The Nyali Bridge is a concrete girder bridge connecting the city of Mombasa on Mombasa Island to the mainland of Kenya and located on B8 road. The bridge crosses Tudor Creek (a tidal inlet) to the north-east of the island. The bridge is one of three road links out of Mombasa (the others being the Kipevu and Makupa Causeways). The Likoni Ferry provides a third transport link to the island, and is situated at the southern tip. The mainland approach to the bridge serves as a police checkpoint in both directions.

==Cost==

The Old Nyali Bridge (a floating bridge) stood approximately 800 m downstream from the current crossing.

The floating bridge was commissioned by Governor Joseph Byrne in 1931.

==Details==
It is 391.65 metres long and 26.3 metres wide with a total of six lanes. The main bridge is 330 metres prestressed continuous box girder over three spans with the centre span of 150 metres. The outer spans are 90 metres each. The bridge is founded on piled foundation.
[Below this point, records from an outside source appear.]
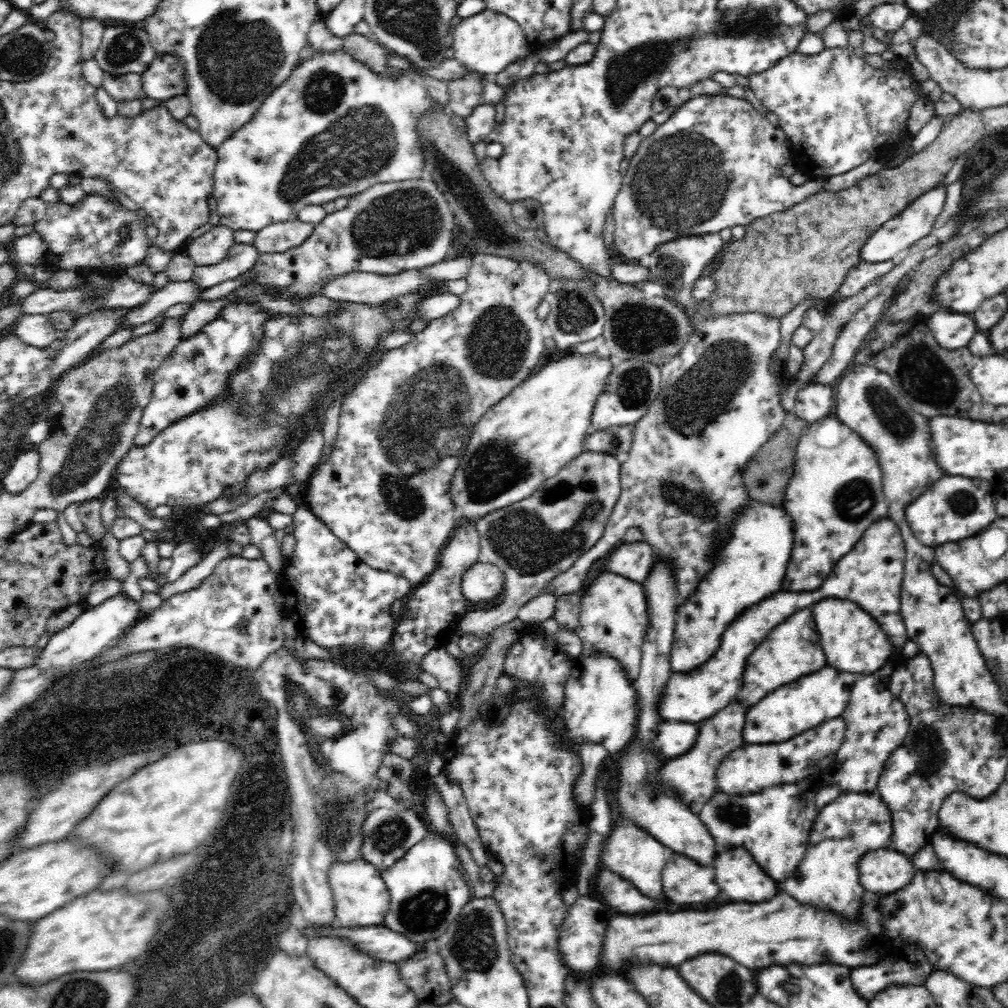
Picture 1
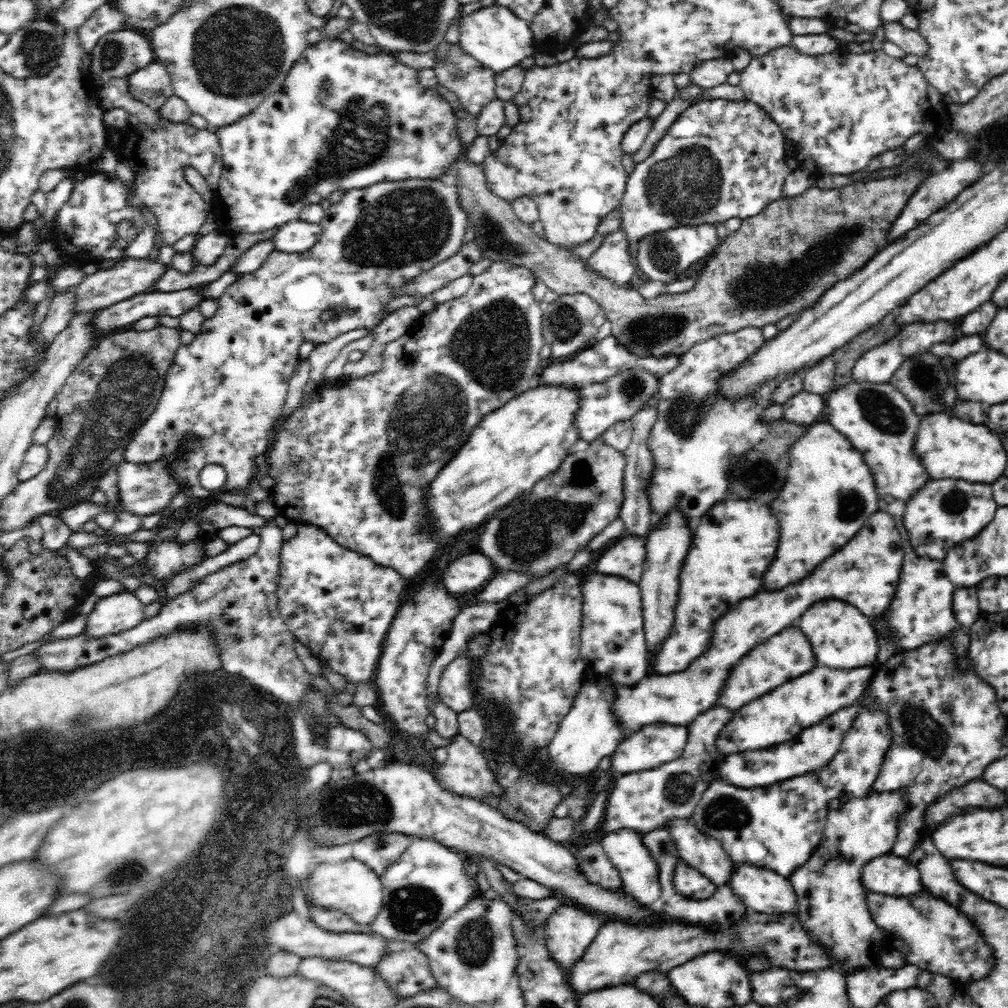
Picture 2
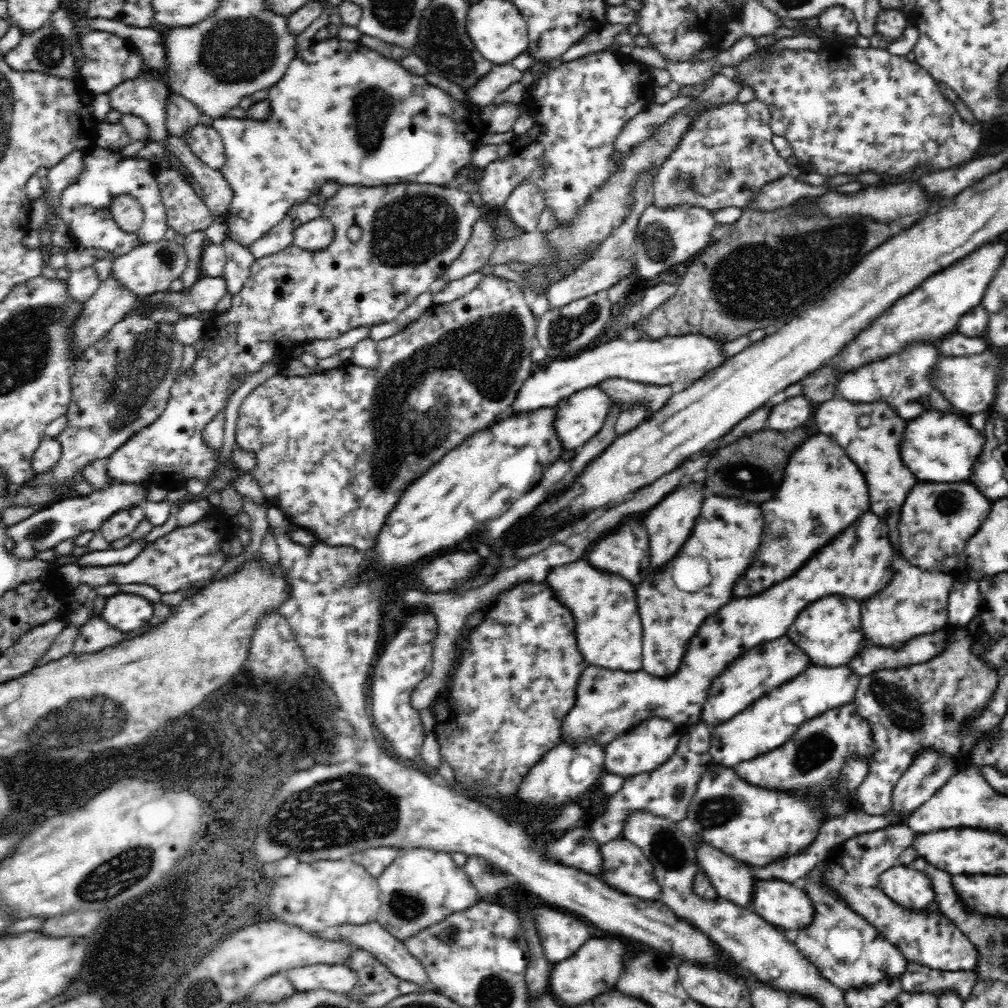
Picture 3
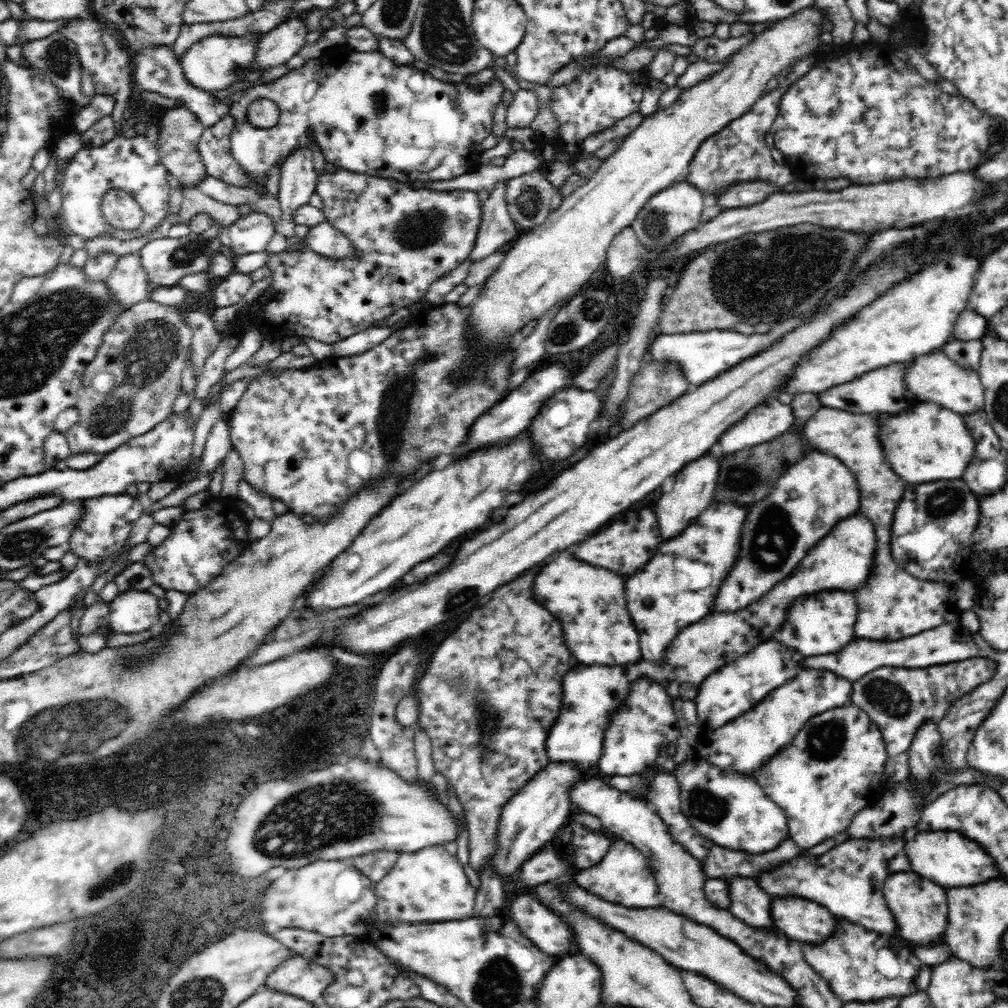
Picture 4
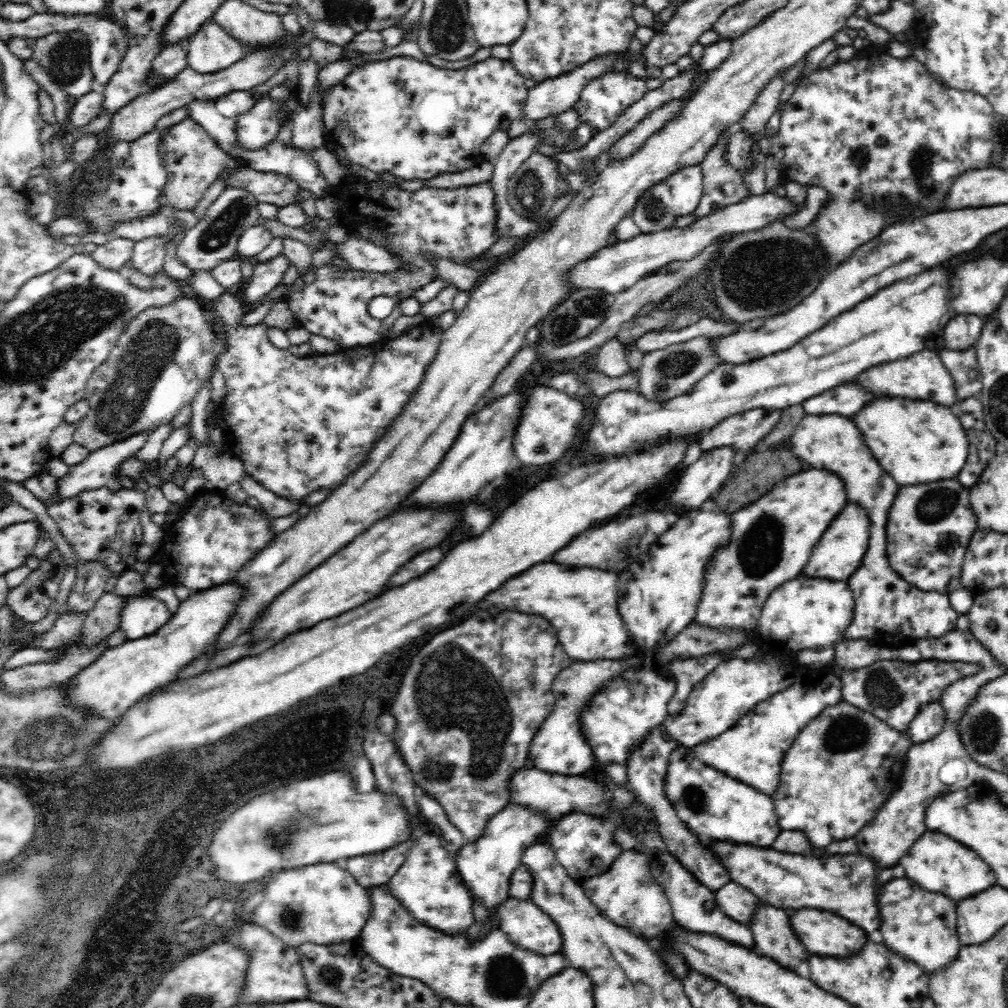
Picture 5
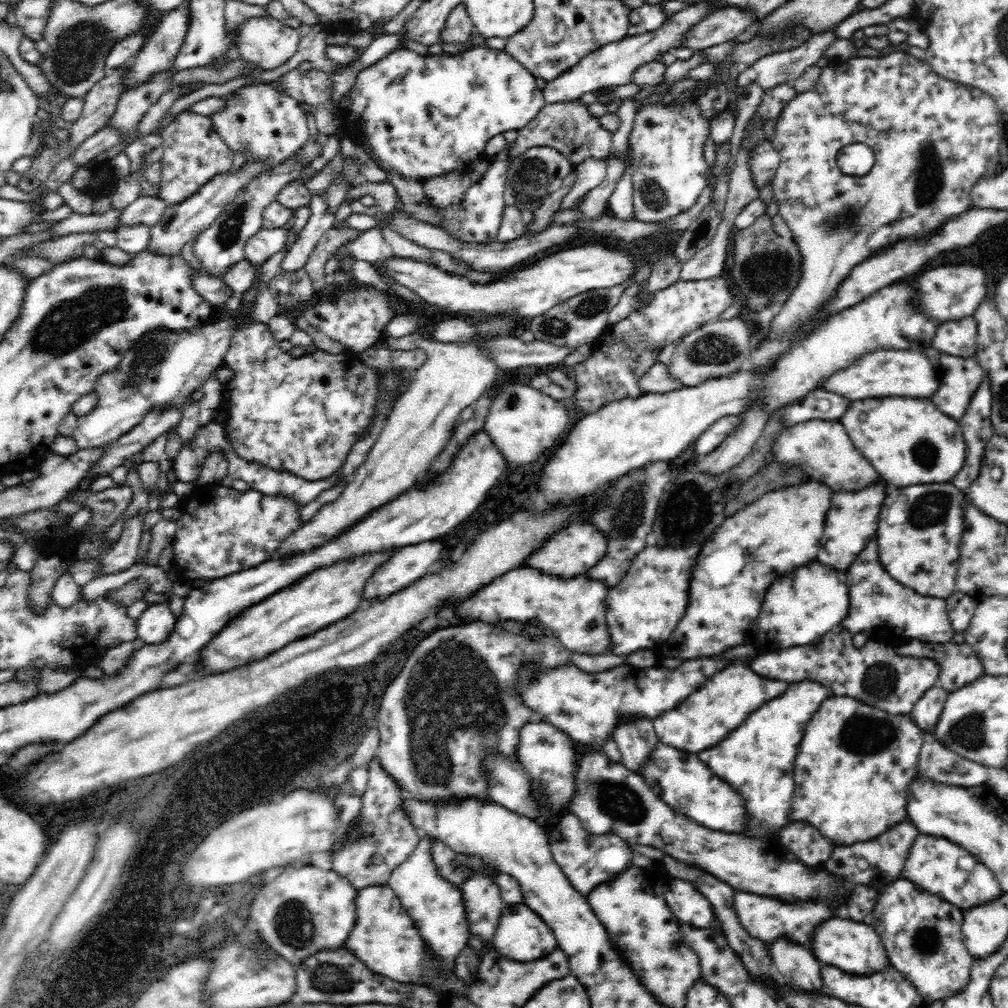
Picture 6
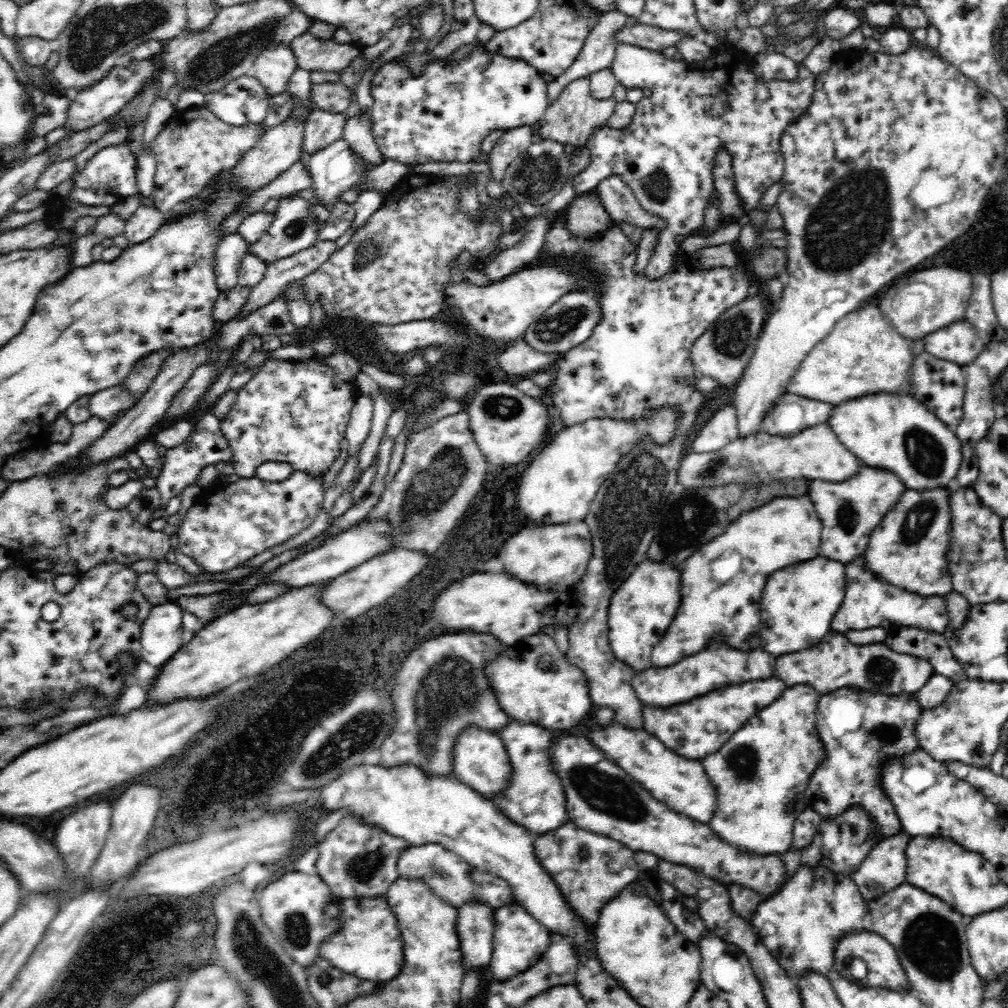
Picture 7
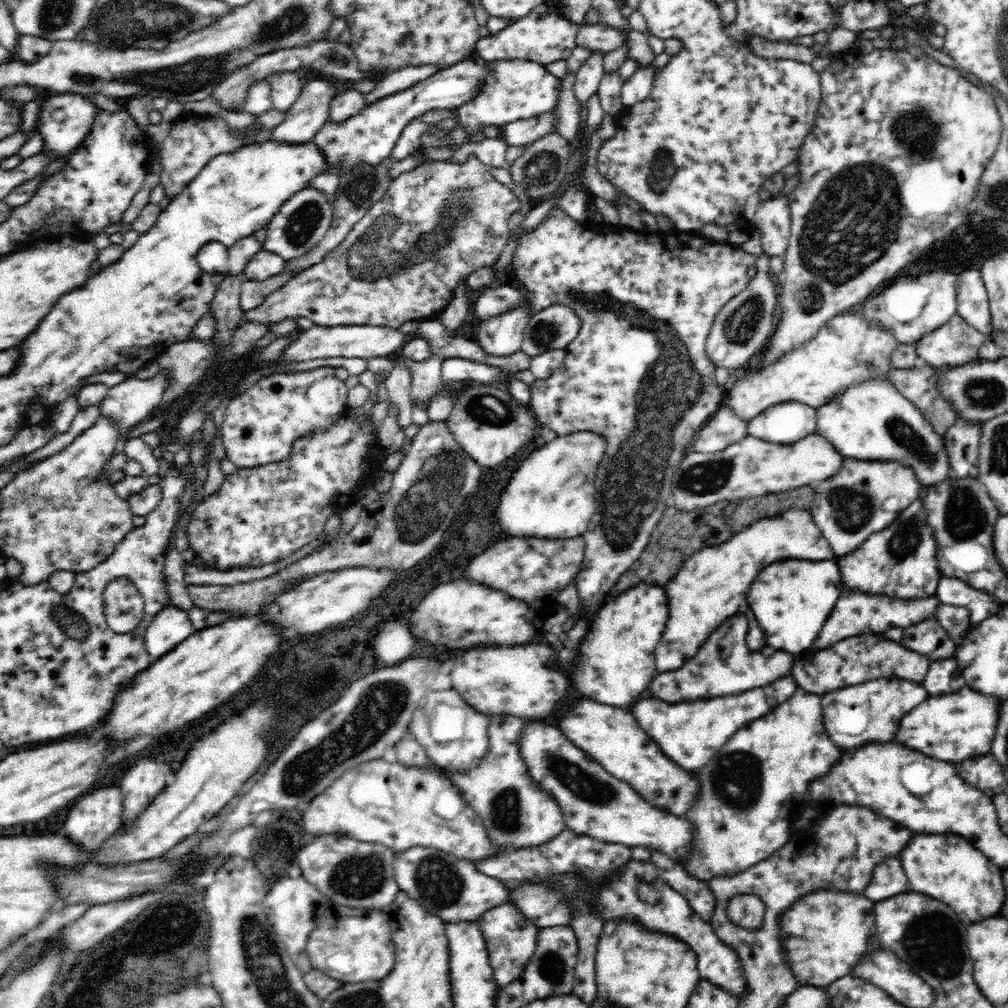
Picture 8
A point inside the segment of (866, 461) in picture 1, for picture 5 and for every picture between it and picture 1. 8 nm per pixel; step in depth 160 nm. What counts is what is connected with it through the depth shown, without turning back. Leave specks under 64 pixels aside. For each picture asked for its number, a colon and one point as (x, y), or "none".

The newer Nyali Bridge includes an approach bridge with three spans totalling 61.65 metres whose superstructure is simply reinforced concrete beams and deck. Since its completion in 1980, no periodic maintenance was done to the bridge until 2005 when major repairs to the bridge were carried out. The repairs included post tensioning the box girder and shear strengthening using crack sealing and use of steel plates on the internal face of the box girder.